INSTRUCTION ::
Could you copy out the lines word for word, beginning at the line that has "тарифные доходы ресурсоснабжающих" and stopping after the line that has "совершенствование адресной поддержки"?

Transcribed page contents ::
---+---
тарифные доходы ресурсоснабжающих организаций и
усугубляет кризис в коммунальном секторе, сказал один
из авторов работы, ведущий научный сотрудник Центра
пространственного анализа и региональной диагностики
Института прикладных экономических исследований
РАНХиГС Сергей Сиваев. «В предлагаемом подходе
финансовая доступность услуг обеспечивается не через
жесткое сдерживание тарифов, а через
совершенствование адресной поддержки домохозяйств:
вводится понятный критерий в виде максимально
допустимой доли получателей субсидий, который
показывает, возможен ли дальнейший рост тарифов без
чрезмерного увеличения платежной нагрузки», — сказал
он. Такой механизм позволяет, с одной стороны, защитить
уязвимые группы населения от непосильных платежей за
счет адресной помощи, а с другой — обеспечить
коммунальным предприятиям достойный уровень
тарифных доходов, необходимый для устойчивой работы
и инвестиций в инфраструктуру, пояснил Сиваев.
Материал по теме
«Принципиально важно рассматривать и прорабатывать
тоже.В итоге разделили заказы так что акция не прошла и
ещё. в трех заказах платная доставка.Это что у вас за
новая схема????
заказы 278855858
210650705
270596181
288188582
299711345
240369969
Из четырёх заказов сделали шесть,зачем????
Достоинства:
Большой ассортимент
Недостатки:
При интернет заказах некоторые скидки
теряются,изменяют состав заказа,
---+---
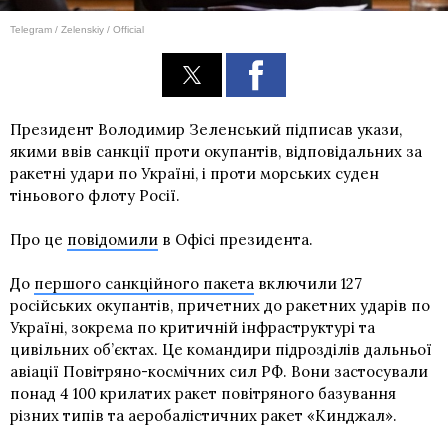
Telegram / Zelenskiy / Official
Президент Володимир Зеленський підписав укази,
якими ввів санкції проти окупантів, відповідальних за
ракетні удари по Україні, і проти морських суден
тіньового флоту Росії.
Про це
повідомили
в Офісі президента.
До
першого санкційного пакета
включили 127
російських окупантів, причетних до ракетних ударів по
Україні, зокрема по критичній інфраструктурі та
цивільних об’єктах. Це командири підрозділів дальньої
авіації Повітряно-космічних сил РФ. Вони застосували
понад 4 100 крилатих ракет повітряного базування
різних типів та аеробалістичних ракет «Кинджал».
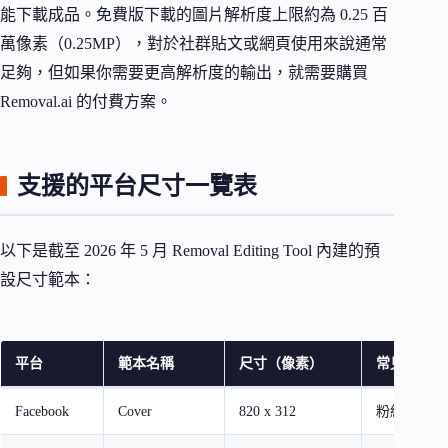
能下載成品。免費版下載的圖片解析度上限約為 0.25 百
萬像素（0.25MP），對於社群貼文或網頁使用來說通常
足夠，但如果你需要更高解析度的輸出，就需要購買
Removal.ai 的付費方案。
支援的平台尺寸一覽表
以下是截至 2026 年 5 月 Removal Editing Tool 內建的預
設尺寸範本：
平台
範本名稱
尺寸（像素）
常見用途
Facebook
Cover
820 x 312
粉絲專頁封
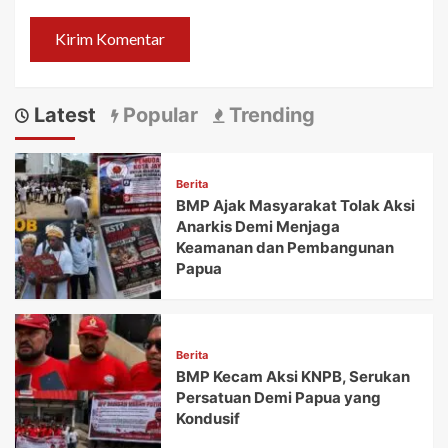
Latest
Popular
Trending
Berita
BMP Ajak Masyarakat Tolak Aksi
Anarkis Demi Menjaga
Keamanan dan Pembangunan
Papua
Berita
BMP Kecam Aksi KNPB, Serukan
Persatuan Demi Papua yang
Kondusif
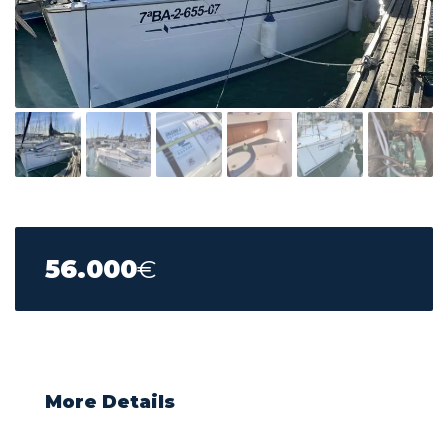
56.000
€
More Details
---+---
EXERCISE ANSWER ::
тарифные доходы ресурсоснабжающих организаций и
усугубляет кризис в коммунальном секторе, сказал один
из авторов работы, ведущий научный сотрудник Центра
пространственного анализа и региональной диагностики
Института прикладных экономических исследований
РАНХиГС Сергей Сиваев. «В предлагаемом подходе
финансовая доступность услуг обеспечивается не через
жесткое сдерживание тарифов, а через
совершенствование адресной поддержки домохозяйств:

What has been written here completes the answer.